Before I wrote this recipe, it hadn’t occurred to me that the word “arancini” means “little oranges”, and, plump, round and golden as they are, it makes sense, too. Indeed, these robust rice balls, which are said to have come to Sicily with Arab invaders in the 10th century, are now, according to the late Antonio Carluccio, the local equivalent of a sandwich lunch.

Prep 25 min
Cook 45 min
Makes 8 large balls

For the risotto
700ml chicken stock, or vegetable stock
100ml white wine (optional)
250g short-grain rice (eg, arborio)
½ tsp salt, plus extra to season
1 very generous pinch saffron (optional)
50g parmesan, or grano padano or vegetarian alternative, grated
Black pepper

For the arancini
2 eggs plus 1 egg yolk
100g mozzarella, drained and cut into chunks
Optional other fillings of your choice – meat ragu, pesto, sauteed mushrooms, wilted or defrosted greens
170g plain flour
250g fine dried breadcrumbs
(preferably not panko)
Neutral oil, for frying
Flaky sea salt, to finish (optional)

1 A note on using leftovers

Risotto is a northern Italian dish, so Sicilian arancini weren’t designed with it in mind, but they are great vehicles for risotto leftovers. My recipe is intended for 700g cooked rice, but adjust the fillings and coating according to what you have; these are also a great way to repurpose small amounts of ragu, cooked vegetables, fish or meat.

2 Bring the stock to a boil

If you’re cooking the rice from scratch, put the stock and wine (or substitute 100ml extra stock, if you prefer) in a medium pan and bring to a boil – I like chicken stock, because I find it the most neutrally savoury, but use whatever suits the fillings you’re using. A wobbly stock with plenty of gelatine is ideal to give the rice richness.

3 Add the rice and season

Tip in the rice (as well as arborio, carnaroli and other Italian varieties, sushi or even pudding rice will work well here, too), and season as you see fit.

Saffron, as used in the classic Milanese risotto, is a lovely choice here, because it gives the arancini a fittingly golden colour, but flavour the base with whatever herbs and spices you fancy, along with the salt.

4 Cook until the rice absorbs the stock

Bring the liquid back up to a boil, then turn down the heat and leave to simmer for about 20 minutes, until the rice absorbs the stock and is the consistency of thick porridge.

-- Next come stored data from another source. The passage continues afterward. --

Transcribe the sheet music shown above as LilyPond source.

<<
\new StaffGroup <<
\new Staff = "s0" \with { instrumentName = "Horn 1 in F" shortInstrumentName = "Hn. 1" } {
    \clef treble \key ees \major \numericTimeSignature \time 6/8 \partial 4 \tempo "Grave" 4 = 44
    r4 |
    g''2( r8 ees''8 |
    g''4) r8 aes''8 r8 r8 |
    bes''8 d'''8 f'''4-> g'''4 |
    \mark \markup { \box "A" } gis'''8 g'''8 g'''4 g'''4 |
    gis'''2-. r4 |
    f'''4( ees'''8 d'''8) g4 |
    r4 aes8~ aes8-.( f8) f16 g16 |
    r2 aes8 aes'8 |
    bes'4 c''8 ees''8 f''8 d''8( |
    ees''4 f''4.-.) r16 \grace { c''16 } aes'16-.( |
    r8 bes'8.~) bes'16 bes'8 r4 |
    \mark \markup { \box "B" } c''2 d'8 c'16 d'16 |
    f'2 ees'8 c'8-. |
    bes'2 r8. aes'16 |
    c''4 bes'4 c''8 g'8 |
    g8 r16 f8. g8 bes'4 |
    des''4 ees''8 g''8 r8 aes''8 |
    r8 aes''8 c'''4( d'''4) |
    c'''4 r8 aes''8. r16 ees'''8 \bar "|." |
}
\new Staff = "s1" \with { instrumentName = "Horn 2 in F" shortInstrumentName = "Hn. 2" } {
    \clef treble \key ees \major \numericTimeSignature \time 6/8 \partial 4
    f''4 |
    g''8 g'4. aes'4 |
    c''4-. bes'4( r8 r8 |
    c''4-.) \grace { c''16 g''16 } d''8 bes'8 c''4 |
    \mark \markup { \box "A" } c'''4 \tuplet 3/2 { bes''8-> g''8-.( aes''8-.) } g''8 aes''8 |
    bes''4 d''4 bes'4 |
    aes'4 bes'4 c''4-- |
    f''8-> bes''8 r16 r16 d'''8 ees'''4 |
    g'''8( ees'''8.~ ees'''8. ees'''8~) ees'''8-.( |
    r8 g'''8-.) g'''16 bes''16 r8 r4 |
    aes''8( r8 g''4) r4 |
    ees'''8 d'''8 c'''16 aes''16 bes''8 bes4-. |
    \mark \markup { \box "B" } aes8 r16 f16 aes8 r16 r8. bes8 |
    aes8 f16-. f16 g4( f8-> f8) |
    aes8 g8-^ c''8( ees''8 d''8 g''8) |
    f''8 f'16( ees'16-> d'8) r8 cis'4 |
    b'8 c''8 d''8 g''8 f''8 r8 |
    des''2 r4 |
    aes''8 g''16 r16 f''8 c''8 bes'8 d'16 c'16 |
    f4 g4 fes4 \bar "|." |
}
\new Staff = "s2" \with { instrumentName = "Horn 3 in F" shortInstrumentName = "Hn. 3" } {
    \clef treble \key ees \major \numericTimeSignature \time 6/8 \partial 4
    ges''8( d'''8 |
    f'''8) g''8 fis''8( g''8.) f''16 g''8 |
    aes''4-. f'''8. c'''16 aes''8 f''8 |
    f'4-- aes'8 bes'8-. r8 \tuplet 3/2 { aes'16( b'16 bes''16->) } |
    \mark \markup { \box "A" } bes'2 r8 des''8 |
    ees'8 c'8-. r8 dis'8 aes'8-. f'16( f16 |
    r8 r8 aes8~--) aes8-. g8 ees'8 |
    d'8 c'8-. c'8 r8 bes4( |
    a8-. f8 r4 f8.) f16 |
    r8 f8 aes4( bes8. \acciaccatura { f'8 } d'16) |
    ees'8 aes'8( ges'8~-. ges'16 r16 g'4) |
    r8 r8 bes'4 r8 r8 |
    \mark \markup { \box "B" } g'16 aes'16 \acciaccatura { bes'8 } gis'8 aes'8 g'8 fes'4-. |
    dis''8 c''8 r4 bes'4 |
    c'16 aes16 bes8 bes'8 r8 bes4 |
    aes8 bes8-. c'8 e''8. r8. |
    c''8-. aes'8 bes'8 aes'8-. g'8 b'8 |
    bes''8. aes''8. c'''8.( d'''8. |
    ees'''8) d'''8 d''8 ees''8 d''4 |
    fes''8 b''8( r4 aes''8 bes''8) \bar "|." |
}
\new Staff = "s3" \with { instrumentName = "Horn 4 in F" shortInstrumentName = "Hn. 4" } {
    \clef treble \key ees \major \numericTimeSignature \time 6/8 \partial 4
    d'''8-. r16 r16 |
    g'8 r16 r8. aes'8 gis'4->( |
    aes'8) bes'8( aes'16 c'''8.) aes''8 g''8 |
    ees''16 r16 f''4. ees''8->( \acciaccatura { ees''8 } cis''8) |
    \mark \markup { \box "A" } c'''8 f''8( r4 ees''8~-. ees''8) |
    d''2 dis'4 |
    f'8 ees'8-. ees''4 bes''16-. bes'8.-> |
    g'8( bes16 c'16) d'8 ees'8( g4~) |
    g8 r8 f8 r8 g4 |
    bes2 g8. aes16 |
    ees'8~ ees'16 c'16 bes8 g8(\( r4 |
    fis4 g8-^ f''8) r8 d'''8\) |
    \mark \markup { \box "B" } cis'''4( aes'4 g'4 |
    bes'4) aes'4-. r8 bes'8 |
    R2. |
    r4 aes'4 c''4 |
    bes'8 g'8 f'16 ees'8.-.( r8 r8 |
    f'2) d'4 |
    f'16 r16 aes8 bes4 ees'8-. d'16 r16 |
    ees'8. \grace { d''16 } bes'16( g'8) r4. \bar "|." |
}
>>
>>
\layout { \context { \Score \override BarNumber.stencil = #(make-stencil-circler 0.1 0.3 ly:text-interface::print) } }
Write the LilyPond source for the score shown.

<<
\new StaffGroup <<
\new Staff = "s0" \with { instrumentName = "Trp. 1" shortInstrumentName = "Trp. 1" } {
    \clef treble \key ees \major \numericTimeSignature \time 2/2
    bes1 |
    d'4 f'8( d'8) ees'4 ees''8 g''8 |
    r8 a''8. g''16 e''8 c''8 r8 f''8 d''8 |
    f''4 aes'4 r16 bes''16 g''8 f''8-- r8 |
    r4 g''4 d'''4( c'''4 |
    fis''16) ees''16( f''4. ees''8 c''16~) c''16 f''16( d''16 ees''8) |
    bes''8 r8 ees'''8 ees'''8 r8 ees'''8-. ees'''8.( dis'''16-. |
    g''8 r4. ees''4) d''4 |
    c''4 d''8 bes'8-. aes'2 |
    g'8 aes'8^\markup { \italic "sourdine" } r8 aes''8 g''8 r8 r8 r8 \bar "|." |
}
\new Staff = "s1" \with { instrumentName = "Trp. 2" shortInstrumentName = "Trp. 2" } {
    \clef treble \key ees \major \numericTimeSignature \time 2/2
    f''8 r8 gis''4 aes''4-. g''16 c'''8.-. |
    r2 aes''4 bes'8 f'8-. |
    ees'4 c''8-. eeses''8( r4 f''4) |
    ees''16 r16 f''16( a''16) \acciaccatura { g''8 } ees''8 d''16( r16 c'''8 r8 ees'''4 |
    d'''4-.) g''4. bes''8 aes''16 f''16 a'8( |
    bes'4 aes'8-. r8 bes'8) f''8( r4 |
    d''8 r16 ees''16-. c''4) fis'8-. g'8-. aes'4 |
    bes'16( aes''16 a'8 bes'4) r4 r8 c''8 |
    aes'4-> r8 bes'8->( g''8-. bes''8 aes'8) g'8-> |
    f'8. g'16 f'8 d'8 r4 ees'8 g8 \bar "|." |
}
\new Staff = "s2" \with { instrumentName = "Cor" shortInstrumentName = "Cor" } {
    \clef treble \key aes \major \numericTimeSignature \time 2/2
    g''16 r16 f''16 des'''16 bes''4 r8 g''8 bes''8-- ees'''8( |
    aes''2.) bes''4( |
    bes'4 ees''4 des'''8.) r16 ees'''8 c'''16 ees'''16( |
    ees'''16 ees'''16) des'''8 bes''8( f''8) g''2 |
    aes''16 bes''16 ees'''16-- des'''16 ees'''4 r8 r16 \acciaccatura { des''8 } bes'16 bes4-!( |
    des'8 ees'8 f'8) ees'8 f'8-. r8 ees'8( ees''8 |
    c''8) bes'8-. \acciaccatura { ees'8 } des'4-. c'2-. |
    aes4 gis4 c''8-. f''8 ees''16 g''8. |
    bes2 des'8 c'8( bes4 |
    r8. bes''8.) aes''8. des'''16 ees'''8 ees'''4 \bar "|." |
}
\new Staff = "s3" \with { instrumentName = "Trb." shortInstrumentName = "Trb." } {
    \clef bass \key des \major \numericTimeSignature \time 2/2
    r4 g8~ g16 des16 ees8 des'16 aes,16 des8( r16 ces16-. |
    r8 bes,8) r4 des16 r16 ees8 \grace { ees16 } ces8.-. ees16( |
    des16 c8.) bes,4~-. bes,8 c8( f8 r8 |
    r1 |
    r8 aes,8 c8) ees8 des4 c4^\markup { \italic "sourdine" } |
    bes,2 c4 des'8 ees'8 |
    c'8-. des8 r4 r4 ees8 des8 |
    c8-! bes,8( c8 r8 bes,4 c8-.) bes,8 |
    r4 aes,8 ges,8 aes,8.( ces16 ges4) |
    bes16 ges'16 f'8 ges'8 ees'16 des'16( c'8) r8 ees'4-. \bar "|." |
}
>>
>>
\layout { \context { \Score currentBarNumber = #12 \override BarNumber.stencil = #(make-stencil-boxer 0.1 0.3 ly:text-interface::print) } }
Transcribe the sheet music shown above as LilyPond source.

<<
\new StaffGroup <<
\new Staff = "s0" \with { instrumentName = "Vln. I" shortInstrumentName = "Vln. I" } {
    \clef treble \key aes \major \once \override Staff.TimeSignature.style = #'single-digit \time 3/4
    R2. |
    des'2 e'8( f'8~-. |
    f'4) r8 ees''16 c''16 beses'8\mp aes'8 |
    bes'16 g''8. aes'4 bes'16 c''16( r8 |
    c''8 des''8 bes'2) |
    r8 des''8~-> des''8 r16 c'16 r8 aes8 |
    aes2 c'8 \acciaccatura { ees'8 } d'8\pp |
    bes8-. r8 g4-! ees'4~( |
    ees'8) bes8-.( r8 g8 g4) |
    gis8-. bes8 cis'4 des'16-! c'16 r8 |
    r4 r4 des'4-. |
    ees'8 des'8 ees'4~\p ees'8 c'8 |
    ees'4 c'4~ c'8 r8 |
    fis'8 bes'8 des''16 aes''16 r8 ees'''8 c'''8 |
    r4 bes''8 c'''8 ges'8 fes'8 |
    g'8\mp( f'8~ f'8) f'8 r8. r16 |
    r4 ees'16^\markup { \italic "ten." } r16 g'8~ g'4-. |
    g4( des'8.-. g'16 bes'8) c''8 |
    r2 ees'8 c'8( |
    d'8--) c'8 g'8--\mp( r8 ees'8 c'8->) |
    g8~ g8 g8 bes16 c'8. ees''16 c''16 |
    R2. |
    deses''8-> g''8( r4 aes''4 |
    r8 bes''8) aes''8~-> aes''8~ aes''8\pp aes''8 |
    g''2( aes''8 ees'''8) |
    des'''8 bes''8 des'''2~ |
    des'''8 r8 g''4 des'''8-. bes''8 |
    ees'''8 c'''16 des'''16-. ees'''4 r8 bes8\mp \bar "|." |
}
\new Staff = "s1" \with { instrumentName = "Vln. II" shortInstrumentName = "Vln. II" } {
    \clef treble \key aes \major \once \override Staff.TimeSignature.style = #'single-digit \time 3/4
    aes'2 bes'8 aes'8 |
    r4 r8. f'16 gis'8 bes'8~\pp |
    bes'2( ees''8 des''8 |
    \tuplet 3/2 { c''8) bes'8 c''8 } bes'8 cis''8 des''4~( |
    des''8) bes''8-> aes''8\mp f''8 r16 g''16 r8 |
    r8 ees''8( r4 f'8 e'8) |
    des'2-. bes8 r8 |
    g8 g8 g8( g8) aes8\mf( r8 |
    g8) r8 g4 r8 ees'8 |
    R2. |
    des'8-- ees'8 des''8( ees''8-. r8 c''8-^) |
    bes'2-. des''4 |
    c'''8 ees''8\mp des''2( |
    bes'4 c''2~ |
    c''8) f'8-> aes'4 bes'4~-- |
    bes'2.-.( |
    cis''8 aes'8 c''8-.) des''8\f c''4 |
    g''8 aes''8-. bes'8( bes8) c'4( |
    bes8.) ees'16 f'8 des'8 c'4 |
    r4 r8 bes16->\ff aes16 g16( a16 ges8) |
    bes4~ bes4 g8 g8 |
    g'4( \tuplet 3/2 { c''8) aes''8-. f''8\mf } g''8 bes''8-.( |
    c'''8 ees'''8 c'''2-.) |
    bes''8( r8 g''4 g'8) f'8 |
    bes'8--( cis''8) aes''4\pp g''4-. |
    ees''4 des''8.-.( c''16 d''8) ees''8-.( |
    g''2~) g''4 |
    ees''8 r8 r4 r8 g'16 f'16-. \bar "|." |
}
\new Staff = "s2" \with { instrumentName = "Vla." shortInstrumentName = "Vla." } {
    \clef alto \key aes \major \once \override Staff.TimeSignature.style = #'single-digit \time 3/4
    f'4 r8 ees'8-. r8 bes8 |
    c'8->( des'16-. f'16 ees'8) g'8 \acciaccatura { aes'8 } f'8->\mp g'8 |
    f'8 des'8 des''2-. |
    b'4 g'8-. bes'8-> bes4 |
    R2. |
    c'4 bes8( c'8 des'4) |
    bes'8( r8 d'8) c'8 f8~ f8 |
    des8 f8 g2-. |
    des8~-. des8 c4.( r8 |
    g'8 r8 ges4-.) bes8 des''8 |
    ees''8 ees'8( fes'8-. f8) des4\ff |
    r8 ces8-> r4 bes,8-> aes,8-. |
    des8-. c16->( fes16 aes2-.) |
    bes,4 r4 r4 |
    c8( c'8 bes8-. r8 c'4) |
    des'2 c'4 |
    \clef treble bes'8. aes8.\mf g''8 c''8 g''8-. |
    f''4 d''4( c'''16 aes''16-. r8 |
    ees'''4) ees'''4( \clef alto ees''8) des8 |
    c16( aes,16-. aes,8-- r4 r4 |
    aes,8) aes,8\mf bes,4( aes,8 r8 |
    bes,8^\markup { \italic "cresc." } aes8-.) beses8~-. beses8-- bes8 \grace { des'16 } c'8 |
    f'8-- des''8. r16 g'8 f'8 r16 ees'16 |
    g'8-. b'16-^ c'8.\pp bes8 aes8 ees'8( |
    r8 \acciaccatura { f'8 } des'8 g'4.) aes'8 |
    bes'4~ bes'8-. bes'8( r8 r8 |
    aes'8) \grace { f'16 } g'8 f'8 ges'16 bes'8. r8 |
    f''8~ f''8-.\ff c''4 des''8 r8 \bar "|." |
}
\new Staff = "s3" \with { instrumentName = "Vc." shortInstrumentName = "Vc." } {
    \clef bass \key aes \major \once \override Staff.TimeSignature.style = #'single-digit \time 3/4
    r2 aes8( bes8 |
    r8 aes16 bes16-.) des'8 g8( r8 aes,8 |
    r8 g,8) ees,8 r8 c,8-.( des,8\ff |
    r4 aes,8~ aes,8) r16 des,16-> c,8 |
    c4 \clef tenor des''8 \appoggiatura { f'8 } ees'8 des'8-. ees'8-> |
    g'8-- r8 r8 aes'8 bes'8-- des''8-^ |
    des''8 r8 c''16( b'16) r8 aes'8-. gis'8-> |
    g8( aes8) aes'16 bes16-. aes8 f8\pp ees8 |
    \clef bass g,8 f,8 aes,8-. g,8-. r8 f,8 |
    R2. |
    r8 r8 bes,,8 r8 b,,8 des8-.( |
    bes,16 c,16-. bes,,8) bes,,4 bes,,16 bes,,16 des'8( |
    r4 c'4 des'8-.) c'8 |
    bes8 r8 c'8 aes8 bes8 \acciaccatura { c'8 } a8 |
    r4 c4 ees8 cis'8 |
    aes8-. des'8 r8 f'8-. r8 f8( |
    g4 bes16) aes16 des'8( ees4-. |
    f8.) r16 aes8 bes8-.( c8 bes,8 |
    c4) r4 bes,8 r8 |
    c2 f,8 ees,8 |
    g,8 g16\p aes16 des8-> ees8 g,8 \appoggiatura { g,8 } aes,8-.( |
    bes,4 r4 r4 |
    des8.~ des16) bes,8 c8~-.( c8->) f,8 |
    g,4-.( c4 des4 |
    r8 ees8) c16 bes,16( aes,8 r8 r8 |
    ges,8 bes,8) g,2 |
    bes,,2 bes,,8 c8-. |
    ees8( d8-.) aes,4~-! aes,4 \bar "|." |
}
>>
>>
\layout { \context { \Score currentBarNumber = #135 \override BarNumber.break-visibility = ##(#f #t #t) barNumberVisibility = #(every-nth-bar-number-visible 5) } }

Stir in the parmesan, season to taste, leave to cool, then chill in the fridge (spread out the rice in a tray to hasten this, if need be).

5 Fill and shape the rice mix

Beat one egg with the egg yolk, then stir this into the cooled cooked rice.

Divide into eight balls (or more if you’d prefer your arancini to be bite-size) – the mixture will be sticky! – then flatten each one slightly.

Top with a chunk or two of mozzarella and any other filings you fancy, then wrap and close the rice around it.

Roll each arancini ball until smooth and round, then chill until you want to cook them.

6 Make the batter

Beat the remaining egg, mix this in a bowl with the flour and enough water (about 175ml) to make a thick batter, and season. Put the breadcrumbs in another, shallower bowl. Put oil in a deep pan so it’s no more than a third full, then heat it to 175C, or until a breadcrumb sizzles on contact (alternatively, use a deep-fat fryer).

7 Coat in batter and breadcrumbs

While the oil is heating up, dip each rice ball in the batter to coat, then put it in the bowl of breadcrumbs and heap these on top to cover (you’ll likely have leftover crumbs, but it’s hard to do this using less). Shake off any excess crumbs, then repeat with the remaining arancini. Have ready a tray lined with paper towels near the hob.

8 Fry the arancini

Fry in batches for about five minutes, turning as necessary, until golden brown all over. Make sure the oil comes back up to temperature between batches – if you don’t do this, or if you overcrowd the pan, the oil will be too cool and your arancini will end up greasy. Conversely, if the oil is too hot, the outsides will burn before the cheese melts.

9 Drain, season and serve

Drain on the paper-lined tray and, while they’re still warm, sprinkle with a little salt. Serve hot or cold; if the latter, the cheese will be less melty, but they do make a very good portable snack or lunch. Note also that, if you do want to serve them hot, they can be made in advance up to the end of step 5.